Last week, after some early-season breathers, Kentucky faced its first big test from a University of Kansas team coached by Rupp's own onetime teacher, Phog Allen.* A record 13,000 fans filled Kentucky's new Memorial Coliseum to watch the duel between Kentucky's Spivey (rhymes with ivy) and Clyde Lovellette, the Kansas skyscraper (6 ft. 9 in.) who set a Big Seven record of 545 points in 25 games last year. Before the game Rupp warned reporters: "As Spivey goes, we go." Spivey went beautifully.

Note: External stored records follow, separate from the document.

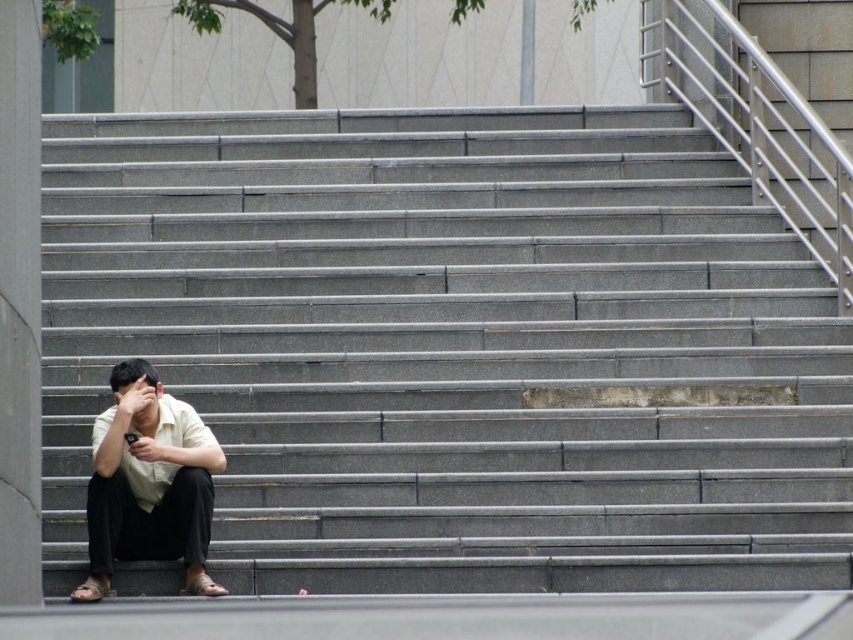
Which of these two, white matte shirt at lower left or white matte hand at lower left, stands taller?

white matte shirt at lower left is taller.

Does white matte shirt at lower left have a greater width compared to white matte hand at lower left?

Yes, white matte shirt at lower left is wider than white matte hand at lower left.

Who is more forward, (106, 589) or (157, 460)?

Point (106, 589)

Identify the location of white matte shirt at lower left. This screenshot has height=640, width=853. (149, 490).

Is gray concrete stairs at lower left positioned in front of matte black hand at lower left?

Yes, it is in front of matte black hand at lower left.

Is gray concrete stairs at lower left further to camera compared to matte black hand at lower left?

No, it is in front of matte black hand at lower left.

Between point (285, 428) and point (119, 392), which one is positioned in front?

Point (119, 392)

I want to click on gray concrete stairs at lower left, so click(x=454, y=348).

Looking at this image, can you confirm if matte black hand at lower left is positioned above white matte hand at lower left?

Yes, matte black hand at lower left is above white matte hand at lower left.

Is point (132, 397) closer to camera compared to point (135, 458)?

No, (132, 397) is further to viewer.

This screenshot has height=640, width=853. Find the location of `matte black hand at lower left`. matte black hand at lower left is located at coordinates (135, 397).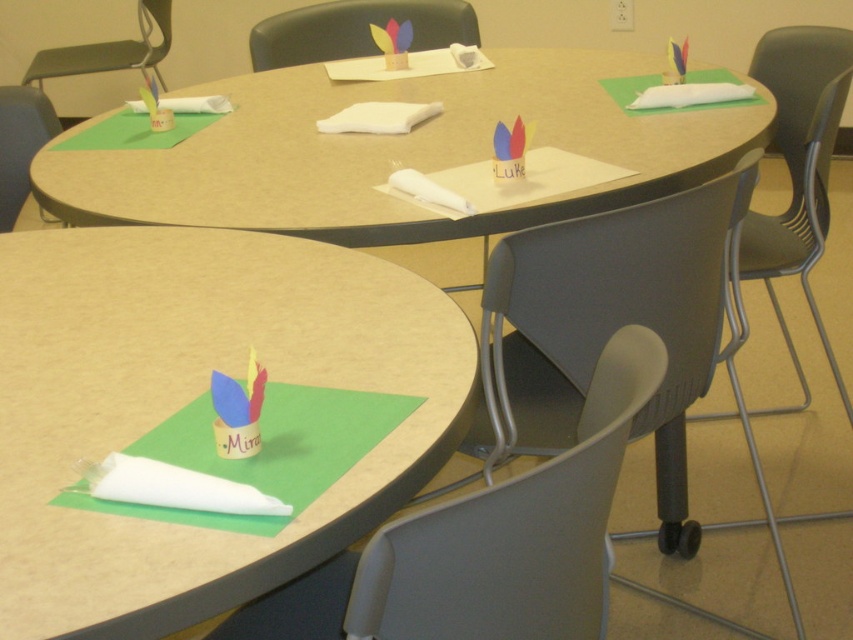
Does matte cardboard table at center have a greater height compared to matte blue paper cup at lower left?

Yes, matte cardboard table at center is taller than matte blue paper cup at lower left.

Does matte cardboard table at center have a greater width compared to matte blue paper cup at lower left?

Yes.

Does point (39, 157) lie behind point (225, 436)?

Yes, it is behind point (225, 436).

The height and width of the screenshot is (640, 853). In order to click on matte cardboard table at center in this screenshot , I will do `click(395, 152)`.

Which is more to the right, matte plastic chair at upper center or matte plastic chair at left?

matte plastic chair at upper center is more to the right.

Is matte plastic chair at upper center above matte plastic chair at left?

Yes, matte plastic chair at upper center is above matte plastic chair at left.

Does point (352, 22) come closer to viewer compared to point (38, 144)?

No.

In order to click on matte plastic chair at upper center in this screenshot , I will do `click(357, 29)`.

Who is taller, matte cardboard table at center or metallic gray chair at upper left?

Standing taller between the two is matte cardboard table at center.

Does matte cardboard table at center have a lesser height compared to metallic gray chair at upper left?

No.

Is point (268, 225) positioned in front of point (93, 72)?

Yes, it is in front of point (93, 72).

Find the location of a particular element. The image size is (853, 640). matte cardboard table at center is located at coordinates (395, 152).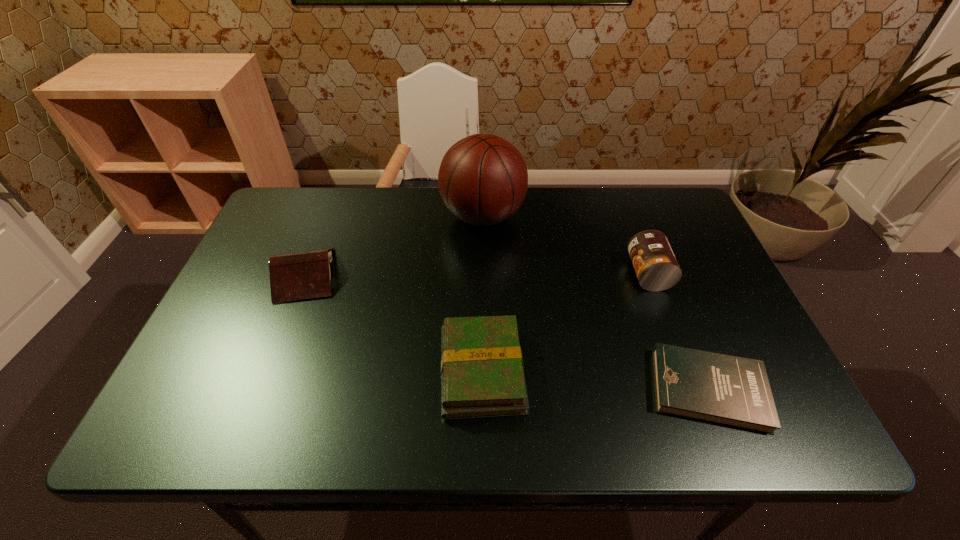
Identify the location of free spot that satisfies the following two spatial constraints: 1. on the front side of the second book from left to right; 2. on the left side of the leftmost object. (269, 370).

At what (x,y) coordinates should I click in order to perform the action: click on free region that satisfies the following two spatial constraints: 1. on the front label of the can; 2. on the right side of the rightmost book. Please return your answer as a coordinate pair (x, y). The image size is (960, 540). Looking at the image, I should click on (691, 390).

Find the location of `blank space that satisfies the following two spatial constraints: 1. on the front label of the can; 2. on the back side of the rightmost book`. blank space that satisfies the following two spatial constraints: 1. on the front label of the can; 2. on the back side of the rightmost book is located at coordinates (691, 390).

Locate an element on the screen. The height and width of the screenshot is (540, 960). vacant area that satisfies the following two spatial constraints: 1. on the back side of the shortest book; 2. on the front label of the second tallest object is located at coordinates (662, 274).

You are a GUI agent. You are given a task and a screenshot of the screen. Output one action in this format:
    pyautogui.click(x=<x>, y=<y>)
    Task: Click on the free spot that satisfies the following two spatial constraints: 1. on the front label of the can; 2. on the front side of the second book from right to left
    
    Given the screenshot: What is the action you would take?
    pyautogui.click(x=684, y=370)

Locate an element on the screen. Image resolution: width=960 pixels, height=540 pixels. vacant space that satisfies the following two spatial constraints: 1. on the front label of the shortest object; 2. on the left side of the can is located at coordinates (691, 390).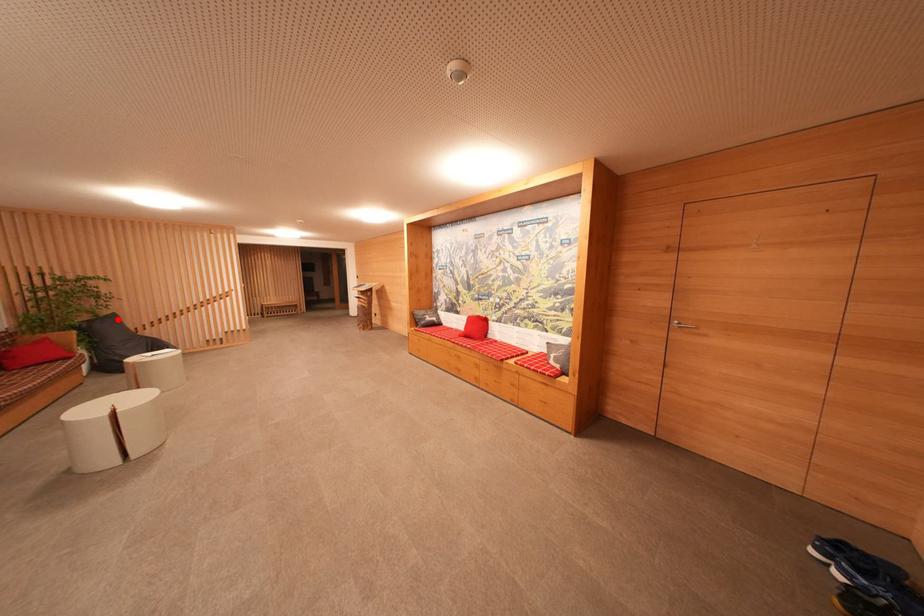
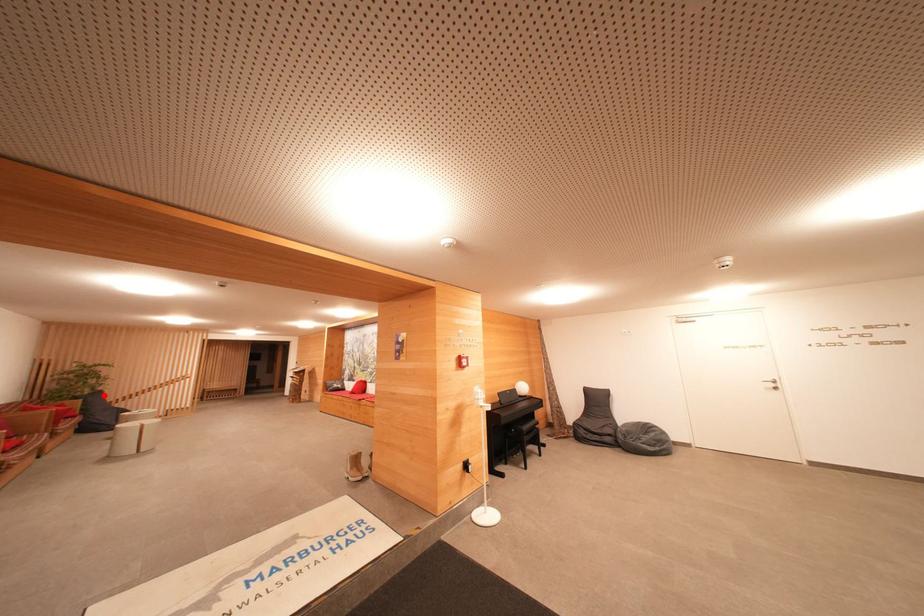
I am providing you with two images of the same scene from different viewpoints. A red point is marked on the first image and another point is marked on the second image. Are the points marked in image1 and image2 representing the same 3D position?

Same as Chemistry. Time after time, Georgia-born Bill Spivey grabbed off Kansas passes intended for Lovellette. Once he stole the ball right out of the Kansan's hands, dribbled the length of the floor to score. By half time, Spivey had 14 points to Lovellette's four and Kentucky led Kansas 28-12. The baffled Lovellette fouled out in the third quarter, after being held to ten points by Spivey's glue-like guarding. Spivey himself had scored 22 points (high for the game). When Lovellette went out, Rupp took out Spivey too ("We wanted their playing time to be even"). From then on, Sophomore Guard Frank Ramsey took over the Kentucky scoring (19 points), as Rupp emptied his bench. Final score: 68-39.
Kentucky's awesome margin against a team ranked seventh in the country (before the game) was the result of rigidly disciplined practice sessions where players speak only when spoken to. Explains Taskmaster Rupp: "Practice is the same as chemistry class. Everybody pays strict attention." While most coaches chart players' shots at the basket during games, Rupp goes further: he has assistants busy jotting down every shot his players make in practice. One of Rupp's favorite maxims: "Shooting is to basketball what putting is to golf."
Nine Plays. Rupp relies not only on a lot of shooting (10-15% more than the average team), but constantly demands "speed and a lot of ball handling." Rupp denies that Kentucky's rapid-fire shooting produces razzle-dazzle basketball. "With our nine basic plays," claims Rupp, "we are probably the most definite [i.e., deliberately patterned] team in the country."
The dazzled Kentuckians who watched Rupp's team win its 88th consecutive home game might well have missed Rupp's "definite" attack, but they were convinced they had watched the No. 1 team in the country.
*Rupp played on one of Phog Allen's first Kansas teams in the early 20s.